Women like Becky Lynch have similarly carved out media identities beyond wrestling itself, and the appetite for that kind of crossover content is clearly there. All Rhodes, if it finds a network home, would add another significant data point to the argument that wrestling's female personalities are underserved by the entertainment industry's existing infrastructure.
The show is also a test case for whether lifestyle content built around wrestling personalities can travel beyond the hardcore fan base. Magilla's production history suggests they believe it can. Brandi's existing brand portfolio suggests she's already done the groundwork to make it possible.
FAQ: Brandi Rhodes and the 'All Rhodes' Reality Show
What is 'All Rhodes' about?
All Rhodes is a reality docuseries currently in development that will follow Brandi Rhodes' life as she navigates family, celebrity, and her growing portfolio of lifestyle businesses. Produced by Magilla Entertainment, the show is expected to be shopped to networks imminently as of April 2026. No premiere date or network home has been confirmed yet.
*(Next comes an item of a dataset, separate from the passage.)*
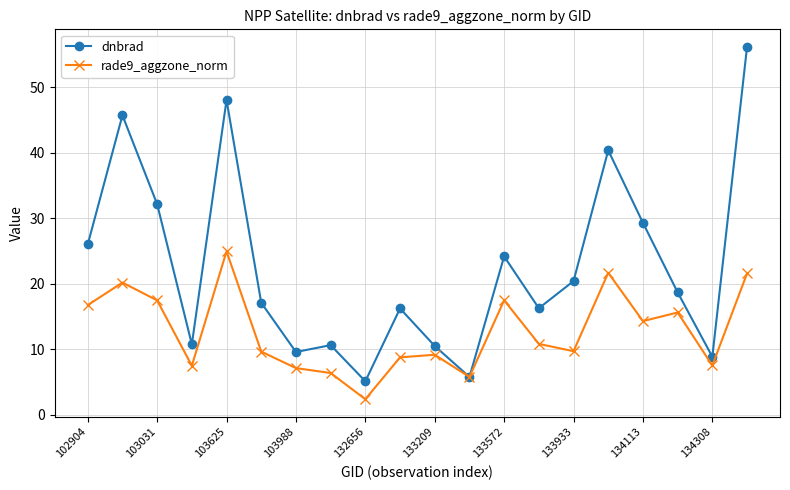

What is the difference between the second highest and second lowest values in the dnbrad series?

42.3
Who is Brandi Rhodes married to?
Brandi Rhodes is married to Cody Rhodes, the current three-time Undisputed WWE Champion. The two met when Brandi was working as a WWE ring announcer and Cody was an active WWE roster member. They married in 2013 and have a daughter, Liberty Iris Runnels Rhodes.
What businesses does Brandi Rhodes own?
Brandi operates two lifestyle brands: Naked Mind Yoga & Pilates, a wellness and fitness brand, and Pinkerton's Baby & Kids, a children's boutique. Both businesses are expected to be featured prominently in the All Rhodes docuseries.
What was Brandi Rhodes' role at AEW?
Brandi Rhodes served as Chief Brand Officer at All Elite Wrestling from its launch in 2019 until the Rhodes family's return to WWE in 2022. In that role, she was recognized as the first Black woman to hold an executive position in a major professional wrestling promotion. She also competed as an in-ring performer during her AEW tenure.
Has Brandi Rhodes done reality TV before?
Yes. Brandi and Cody Rhodes previously starred together in Rhodes to the Top, which aired on TNT during their AEW years. The show offered a documentary look at their lives and careers. All Rhodes would be Brandi's first solo-focused reality project, with a broader lifestyle and entrepreneurship framing rather than a wrestling-centric narrative.
Who is producing 'All Rhodes'?
The show is being produced by Magilla Entertainment, the production company behind Moonshiners, Diesel Brothers, and Beachfront Bargain Hunt. Magilla has been expanding into wrestling-adjacent content, having also recently partnered with Adam Scherr (Braun Strowman) for a joint venture called Meat Castle Media.
The Bottom Line: Brandi Rhodes Is Playing a Long Game
The announcement of All Rhodes is generating buzz because of the Cody Rhodes name recognition, and that's fine — name recognition is a legitimate asset in the entertainment industry. But the more interesting story is what Brandi has quietly constructed while that name was making headlines elsewhere.
She's built two businesses. She's maintained a media presence through her WWE YouTube show. She's parlayed executive experience from a historic role into something that looks increasingly like a standalone media career. And now she's attached herself to a production company with a real track record and two talent agencies who presumably believe there's a deal to be made.
The wrestling world produces celebrities constantly, but most of them fade when the spotlight moves. Brandi Rhodes has spent the last several years doing the unglamorous work of building something that doesn't depend on the spotlight to survive. All Rhodes is the moment where that work gets its own platform — and based on the infrastructure already in place, it's a project worth watching closely when it finds its network home.